BACKGROUND: The mTOR pathway is important for neurodevelopment. The GATOR1 complex, composed of DEPDC5, NPRL2, and NPRL3, functions as a negative regulator of mTORC1 activity and pathogenic variants in the genes which comprise this complex cause focal epilepsy and malformation of cortical development, all named as GATORopathies. While focal cortical dysplasia is commonly reported, the full spectrum of associated neuroimaging findings remains incompletely defined. OBJECTIVE: To characterize the neuroimaging features associated with GATOR1 complex mutations and to explore potential associations between imaging phenotypes and specific genotypes. METHODS: MRI studies were retrospectively reviewed from January 2019 to December 2025 in patients with genetically confirmed GATOR1 mutations.

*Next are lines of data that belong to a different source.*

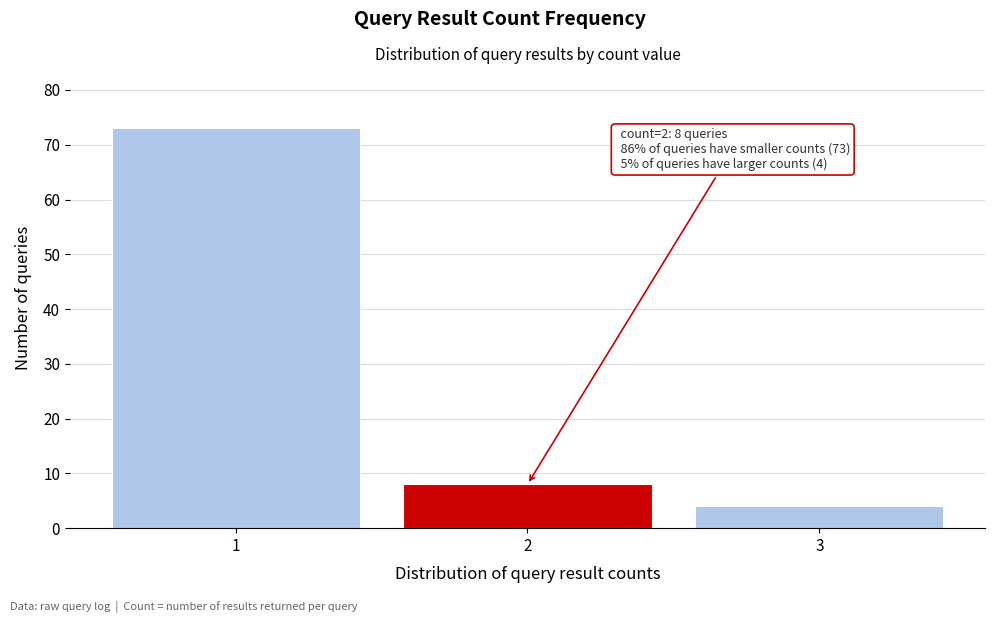

Over which range of the x-axis is the bar tallest?

0.5 to 1.5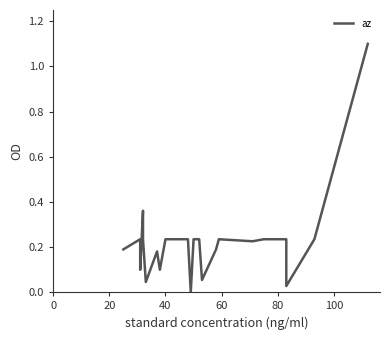

How many values are above zero?

25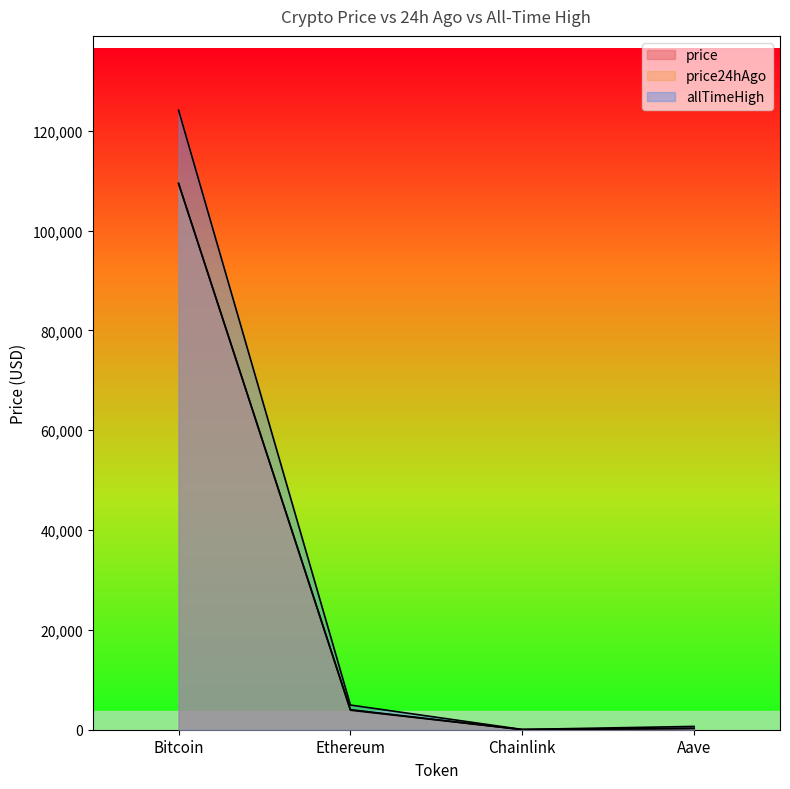

Reading left to right, list all the values displayed in this chart.

price: 109471.0	4018.9	21.0	270.5
price24hAgo: 109442.0	3908.8	20.4	262.4
allTimeHigh: 124128.0	4946.1	52.7	661.7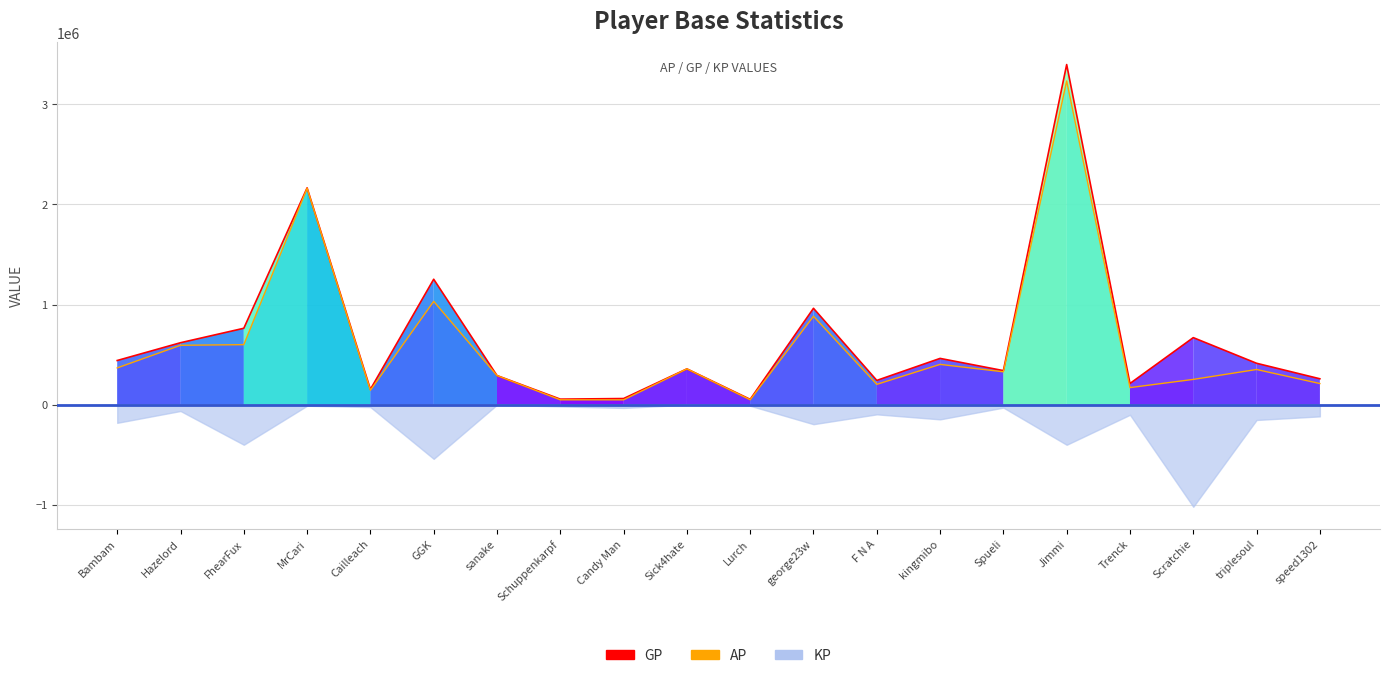

What is the average value of the GP series?

658993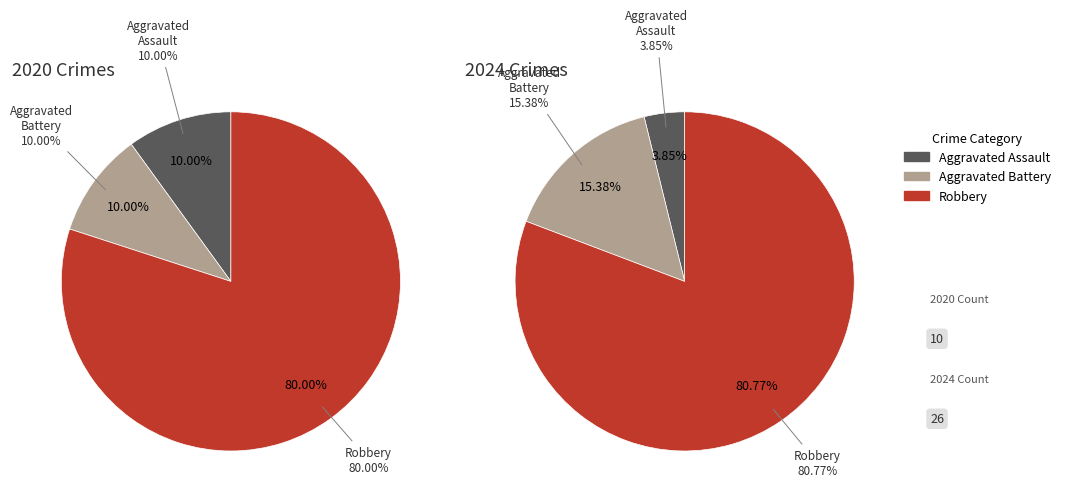

Rank the series by their maximum value, from lowest to highest.

values_2020, values_2024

Clinical, radiological, and genetic data were analyzed to identify imaging patterns and genotype-phenotype correlations. RESULTS: Twenty patients (median age : 6 years; range 1-25 years) were included. DEPDC5 mutations were most frequent (n = 12), followed by NPRL3 (n = 5) and NPRL2 (n = 3). MRI abnormalities were identified in 16 patients (80%). Focal cortical malformations were the most common finding (n = 8), followed by diffuse cortical malformations (n = 5) and generalized neuroparenchymal atrophy (n = 3); four patients had MRI-negative studies. Imaging findings varied considerably across genotypes. DEPDC5 and NPRL2 mutations showed a broad and heterogeneous radiological spectrum, whereas NPRL3 mutations showed a tendency toward cortical malformations, though the small subgroup size limits interpretation. Seizure onset spanned from infancy to adulthood; however, patients with diffuse cortical abnormalities or generalized neuroparenchymal atrophy tended to present earlier and experienced a greater seizure burden. CONCLUSION: GATOR1-related epilepsy demonstrates substantial variability in neuroimaging and electroclinical features, extending beyond focal cortical malformations to include diffuse cortical malformations, generalized neuroparenchymal atrophy, and MRI-negative presentations. These findings highlight the value of integrated genetic, imaging, and electroclinical assessment in routine clinical practice.